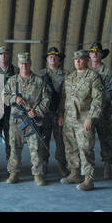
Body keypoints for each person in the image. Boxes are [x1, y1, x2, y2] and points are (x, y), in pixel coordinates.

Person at [58, 50, 103, 191]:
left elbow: (98, 99)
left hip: (84, 120)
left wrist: (91, 117)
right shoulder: (69, 78)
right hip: (69, 119)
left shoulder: (93, 77)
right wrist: (61, 114)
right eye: (75, 59)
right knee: (70, 148)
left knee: (85, 149)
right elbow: (64, 99)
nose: (77, 61)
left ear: (86, 60)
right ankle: (75, 173)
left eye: (81, 59)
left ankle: (89, 179)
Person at [3, 52, 50, 186]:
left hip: (33, 121)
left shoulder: (39, 81)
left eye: (26, 63)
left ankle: (38, 174)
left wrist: (37, 111)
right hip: (16, 122)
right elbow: (4, 97)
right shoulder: (12, 81)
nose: (24, 65)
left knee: (36, 148)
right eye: (22, 63)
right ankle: (14, 173)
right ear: (18, 64)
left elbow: (46, 99)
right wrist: (14, 98)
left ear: (30, 64)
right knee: (14, 147)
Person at [36, 47, 69, 176]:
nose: (52, 58)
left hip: (59, 112)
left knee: (61, 140)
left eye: (55, 56)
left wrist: (61, 113)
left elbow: (66, 96)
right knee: (43, 138)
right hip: (44, 113)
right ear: (46, 59)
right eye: (50, 56)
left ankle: (62, 164)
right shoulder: (39, 75)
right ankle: (43, 163)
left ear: (59, 60)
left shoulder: (66, 75)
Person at [88, 42, 112, 179]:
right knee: (87, 140)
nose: (94, 54)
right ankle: (88, 168)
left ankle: (107, 166)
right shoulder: (85, 71)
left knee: (105, 139)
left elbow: (111, 91)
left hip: (103, 111)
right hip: (88, 113)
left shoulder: (108, 72)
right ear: (89, 55)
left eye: (97, 52)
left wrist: (98, 106)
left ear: (101, 54)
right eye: (92, 52)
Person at [0, 46, 18, 164]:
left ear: (9, 55)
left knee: (11, 138)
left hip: (12, 109)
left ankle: (11, 164)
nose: (3, 56)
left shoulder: (16, 72)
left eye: (5, 53)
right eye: (1, 54)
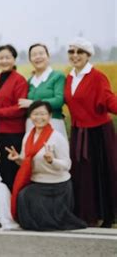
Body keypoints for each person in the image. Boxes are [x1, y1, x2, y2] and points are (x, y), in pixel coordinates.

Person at [7, 101, 86, 231]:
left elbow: (67, 165)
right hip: (38, 182)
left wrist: (52, 161)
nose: (39, 117)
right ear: (30, 116)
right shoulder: (28, 136)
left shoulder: (57, 137)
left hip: (57, 185)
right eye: (35, 114)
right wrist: (17, 159)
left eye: (43, 114)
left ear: (49, 116)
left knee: (29, 198)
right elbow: (27, 162)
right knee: (23, 196)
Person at [64, 37, 117, 227]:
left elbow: (109, 99)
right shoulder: (69, 77)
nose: (75, 56)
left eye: (80, 52)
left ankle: (107, 216)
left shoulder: (97, 76)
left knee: (102, 174)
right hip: (79, 132)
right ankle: (87, 215)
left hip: (98, 133)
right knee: (81, 176)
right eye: (71, 51)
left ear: (88, 55)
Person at [0, 45, 28, 191]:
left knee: (11, 171)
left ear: (14, 59)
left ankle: (13, 205)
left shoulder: (19, 80)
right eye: (1, 58)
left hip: (13, 133)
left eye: (7, 57)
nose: (4, 61)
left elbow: (20, 109)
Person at [18, 43, 67, 137]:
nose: (38, 57)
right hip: (31, 125)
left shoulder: (57, 76)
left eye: (41, 53)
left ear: (48, 56)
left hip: (53, 123)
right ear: (30, 60)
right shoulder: (30, 81)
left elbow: (58, 101)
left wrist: (33, 103)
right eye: (34, 55)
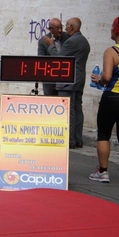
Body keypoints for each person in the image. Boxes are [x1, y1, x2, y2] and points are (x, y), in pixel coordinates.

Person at [88, 13, 119, 183]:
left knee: (103, 134)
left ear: (115, 31)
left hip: (113, 97)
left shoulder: (112, 51)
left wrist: (98, 79)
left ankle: (103, 172)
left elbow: (107, 77)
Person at [43, 17, 91, 149]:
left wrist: (51, 45)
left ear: (72, 27)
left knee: (68, 110)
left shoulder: (72, 41)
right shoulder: (84, 41)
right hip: (80, 78)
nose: (64, 29)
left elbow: (58, 58)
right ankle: (77, 139)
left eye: (66, 26)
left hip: (68, 80)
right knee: (77, 108)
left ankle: (69, 140)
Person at [37, 18, 69, 96]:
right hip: (49, 80)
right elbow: (41, 60)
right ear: (50, 29)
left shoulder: (67, 38)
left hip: (64, 78)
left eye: (61, 27)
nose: (60, 30)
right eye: (57, 28)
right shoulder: (43, 41)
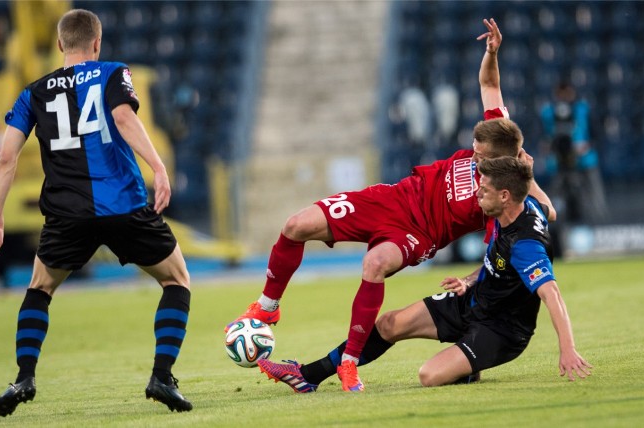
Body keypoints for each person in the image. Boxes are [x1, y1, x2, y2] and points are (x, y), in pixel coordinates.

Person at [226, 18, 556, 392]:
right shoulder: (499, 131)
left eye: (480, 157)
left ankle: (348, 363)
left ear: (501, 164)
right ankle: (268, 307)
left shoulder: (499, 197)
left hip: (420, 233)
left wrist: (540, 196)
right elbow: (489, 85)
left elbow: (521, 217)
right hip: (393, 198)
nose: (473, 156)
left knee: (375, 264)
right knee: (296, 224)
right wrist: (492, 52)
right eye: (474, 151)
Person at [0, 9, 193, 416]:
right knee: (176, 279)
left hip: (66, 212)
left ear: (60, 44)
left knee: (39, 289)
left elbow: (5, 159)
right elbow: (122, 116)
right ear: (97, 43)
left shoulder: (33, 92)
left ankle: (24, 377)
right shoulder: (113, 72)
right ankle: (162, 377)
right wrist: (159, 166)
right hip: (123, 204)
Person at [258, 156, 592, 392]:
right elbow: (508, 253)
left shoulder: (526, 245)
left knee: (429, 375)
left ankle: (467, 365)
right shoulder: (525, 207)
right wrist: (469, 280)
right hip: (473, 301)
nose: (477, 193)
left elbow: (551, 293)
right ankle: (308, 375)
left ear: (505, 196)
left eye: (484, 190)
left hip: (502, 329)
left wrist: (567, 348)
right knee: (389, 324)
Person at [540, 80, 609, 224]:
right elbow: (543, 138)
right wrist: (548, 147)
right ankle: (554, 224)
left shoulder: (583, 109)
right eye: (561, 94)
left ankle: (600, 222)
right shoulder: (547, 112)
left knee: (593, 193)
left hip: (584, 159)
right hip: (559, 161)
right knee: (556, 194)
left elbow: (596, 133)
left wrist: (586, 146)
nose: (564, 97)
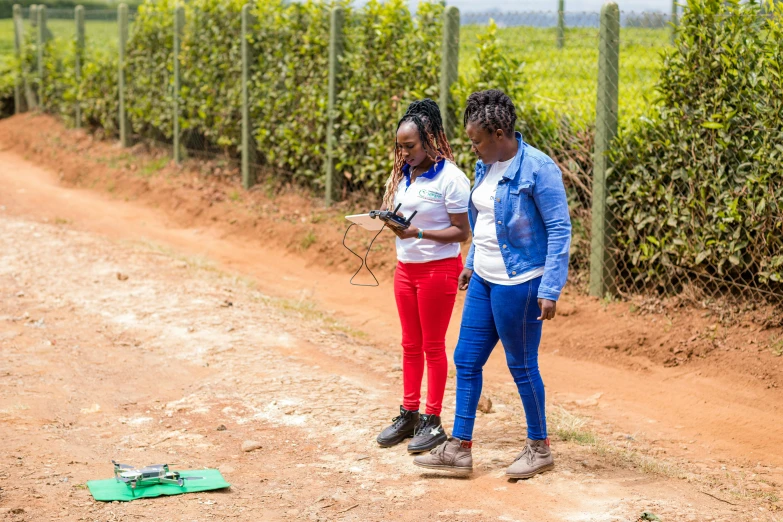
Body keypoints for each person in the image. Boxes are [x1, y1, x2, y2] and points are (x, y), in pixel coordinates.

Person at [414, 89, 572, 478]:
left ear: (500, 133)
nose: (473, 148)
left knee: (521, 365)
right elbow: (485, 220)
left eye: (477, 140)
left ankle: (539, 447)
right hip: (484, 278)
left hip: (520, 283)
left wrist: (550, 288)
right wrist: (470, 263)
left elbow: (559, 228)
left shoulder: (538, 168)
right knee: (466, 359)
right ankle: (459, 448)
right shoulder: (487, 165)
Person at [376, 99, 471, 454]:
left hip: (437, 271)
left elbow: (462, 232)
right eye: (399, 147)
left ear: (430, 139)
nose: (403, 153)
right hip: (406, 270)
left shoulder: (452, 180)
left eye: (410, 146)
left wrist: (418, 234)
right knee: (409, 344)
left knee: (433, 345)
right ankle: (409, 413)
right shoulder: (402, 176)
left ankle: (433, 420)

Problem to work on
Copy the listing exactly, omitting pictures.

Reply
Body keypoints for each person in the image. Boxes are [x1, y1, x2, y2] and points are (x, y), in pixel coordinates.

Person at [58, 50, 103, 191]:
left elbow: (98, 99)
left hip: (84, 120)
left wrist: (91, 117)
right shoulder: (69, 78)
right hip: (69, 119)
left shoulder: (93, 77)
right wrist: (61, 114)
right eye: (75, 59)
right knee: (70, 148)
left knee: (85, 149)
right elbow: (64, 99)
nose: (77, 61)
left ear: (86, 60)
right ankle: (75, 173)
left eye: (81, 59)
left ankle: (89, 179)
Person at [3, 52, 50, 186]:
left hip: (33, 121)
left shoulder: (39, 81)
left eye: (26, 63)
left ankle: (38, 174)
left wrist: (37, 111)
right hip: (16, 122)
right elbow: (4, 97)
right shoulder: (12, 81)
nose: (24, 65)
left knee: (36, 148)
right eye: (22, 63)
right ankle: (14, 173)
right ear: (18, 64)
left elbow: (46, 99)
right wrist: (14, 98)
left ear: (30, 64)
right knee: (14, 147)
Person at [36, 47, 69, 176]:
nose: (52, 58)
left hip: (59, 112)
left knee: (61, 140)
left eye: (55, 56)
left wrist: (61, 113)
left elbow: (66, 96)
right knee: (43, 138)
right hip: (44, 113)
right ear: (46, 59)
right eye: (50, 56)
left ankle: (62, 164)
right shoulder: (39, 75)
right ankle: (43, 163)
left ear: (59, 60)
left shoulder: (66, 75)
Person at [88, 42, 112, 179]:
right knee: (87, 140)
nose: (94, 54)
right ankle: (88, 168)
left ankle: (107, 166)
right shoulder: (85, 71)
left knee: (105, 139)
left elbow: (111, 91)
left hip: (103, 111)
right hip: (88, 113)
left shoulder: (108, 72)
right ear: (89, 55)
left eye: (97, 52)
left wrist: (98, 106)
left ear: (101, 54)
right eye: (92, 52)
Person at [0, 46, 18, 164]:
left ear: (9, 55)
left knee: (11, 138)
left hip: (12, 109)
left ankle: (11, 164)
nose: (3, 56)
left shoulder: (16, 72)
left eye: (5, 53)
right eye: (1, 54)
Body keypoints for each person in the image. Boxes are [x1, y1, x2, y2] and points are (x, y), in pixel coordinates.

Person at [7, 101, 86, 231]:
left elbow: (67, 165)
right hip: (38, 182)
left wrist: (52, 161)
nose: (39, 117)
right ear: (30, 116)
right shoulder: (28, 136)
left shoulder: (57, 137)
left hip: (57, 185)
right eye: (35, 114)
right wrist: (17, 159)
left eye: (43, 114)
left ear: (49, 116)
left knee: (29, 198)
right elbow: (27, 162)
right knee: (23, 196)
Person at [64, 37, 117, 227]:
left elbow: (109, 99)
right shoulder: (69, 77)
nose: (75, 56)
left eye: (80, 52)
left ankle: (107, 216)
left shoulder: (97, 76)
left knee: (102, 174)
right hip: (79, 132)
right ankle: (87, 215)
left hip: (98, 133)
right knee: (81, 176)
right eye: (71, 51)
left ear: (88, 55)
Person at [0, 45, 28, 191]:
left knee: (11, 171)
left ear: (14, 59)
left ankle: (13, 205)
left shoulder: (19, 80)
right eye: (1, 58)
left hip: (13, 133)
left eye: (7, 57)
nose: (4, 61)
left elbow: (20, 109)
Person at [18, 43, 67, 137]:
nose: (38, 57)
right hip: (31, 125)
left shoulder: (57, 76)
left eye: (41, 53)
left ear: (48, 56)
left hip: (53, 123)
right ear: (30, 60)
right shoulder: (30, 81)
left elbow: (58, 101)
left wrist: (33, 103)
right eye: (34, 55)
Body keypoints for each person in the image. Boxes are [x1, y1, x2, y2] and points are (x, y), in pixel coordinates.

Person at [88, 13, 119, 183]:
left knee: (103, 134)
left ear: (115, 31)
left hip: (113, 97)
left shoulder: (112, 51)
left wrist: (98, 79)
left ankle: (103, 172)
left elbow: (107, 77)
Person at [43, 17, 91, 149]:
left wrist: (51, 45)
left ear: (72, 27)
left knee: (68, 110)
left shoulder: (72, 41)
right shoulder: (84, 41)
right hip: (80, 78)
nose: (64, 29)
left elbow: (58, 58)
right ankle: (77, 139)
left eye: (66, 26)
left hip: (68, 80)
right knee: (77, 108)
left ankle: (69, 140)
Person at [37, 18, 69, 96]:
right hip: (49, 80)
right elbow: (41, 60)
right ear: (50, 29)
left shoulder: (67, 38)
left hip: (64, 78)
left eye: (61, 27)
nose: (60, 30)
right eye: (57, 28)
right shoulder: (43, 41)
Body keypoints for each person in the image. Boxes are [x1, y1, x2, y2] and points are (x, y), in pixel coordinates.

Person at [226, 18, 556, 392]:
right shoulder: (499, 131)
left eye: (480, 157)
left ankle: (348, 363)
left ear: (501, 164)
right ankle: (268, 307)
left shoulder: (499, 197)
left hip: (420, 233)
left wrist: (540, 196)
right elbow: (489, 85)
left elbow: (521, 217)
right hip: (393, 198)
nose: (473, 156)
left knee: (375, 264)
right knee: (296, 224)
right wrist: (492, 52)
right eye: (474, 151)
Person at [0, 9, 193, 416]:
right knee: (176, 279)
left hip: (66, 212)
left ear: (60, 44)
left knee: (39, 289)
left elbow: (5, 159)
right elbow: (122, 116)
right ear: (97, 43)
left shoulder: (33, 92)
left ankle: (24, 377)
right shoulder: (113, 72)
right ankle: (162, 377)
right wrist: (159, 166)
right hip: (123, 204)
Person at [258, 156, 592, 392]:
right elbow: (508, 253)
left shoulder: (526, 245)
left knee: (429, 375)
left ankle: (467, 365)
right shoulder: (525, 207)
right wrist: (469, 280)
right hip: (473, 301)
nose: (477, 193)
left elbow: (551, 293)
right ankle: (308, 375)
left ear: (505, 196)
left eye: (484, 190)
left hip: (502, 329)
left wrist: (567, 348)
right knee: (389, 324)
Person at [540, 80, 609, 224]:
right elbow: (543, 138)
right wrist: (548, 147)
right ankle: (554, 224)
left shoulder: (583, 109)
right eye: (561, 94)
left ankle: (600, 222)
right shoulder: (547, 112)
left knee: (593, 193)
left hip: (584, 159)
right hip: (559, 161)
right knee: (556, 194)
left elbow: (596, 133)
left wrist: (586, 146)
nose: (564, 97)
Body keypoints for each person in the image. Boxes are [x1, y1, x2, y2] and points are (x, y), in pixel coordinates.

Person at [414, 89, 572, 478]:
left ear: (500, 133)
nose: (473, 148)
left knee: (521, 365)
right elbow: (485, 220)
left eye: (477, 140)
left ankle: (539, 447)
right hip: (484, 278)
left hip: (520, 283)
left wrist: (550, 288)
right wrist: (470, 263)
left elbow: (559, 228)
left shoulder: (538, 168)
right knee: (466, 359)
right ankle: (459, 448)
right shoulder: (487, 165)
Person at [376, 99, 471, 454]:
left hip: (437, 271)
left elbow: (462, 232)
right eye: (399, 147)
left ear: (430, 139)
nose: (403, 153)
right hip: (406, 270)
left shoulder: (452, 180)
left eye: (410, 146)
left wrist: (418, 234)
right knee: (409, 344)
left knee: (433, 345)
right ankle: (409, 413)
right shoulder: (402, 176)
left ankle: (433, 420)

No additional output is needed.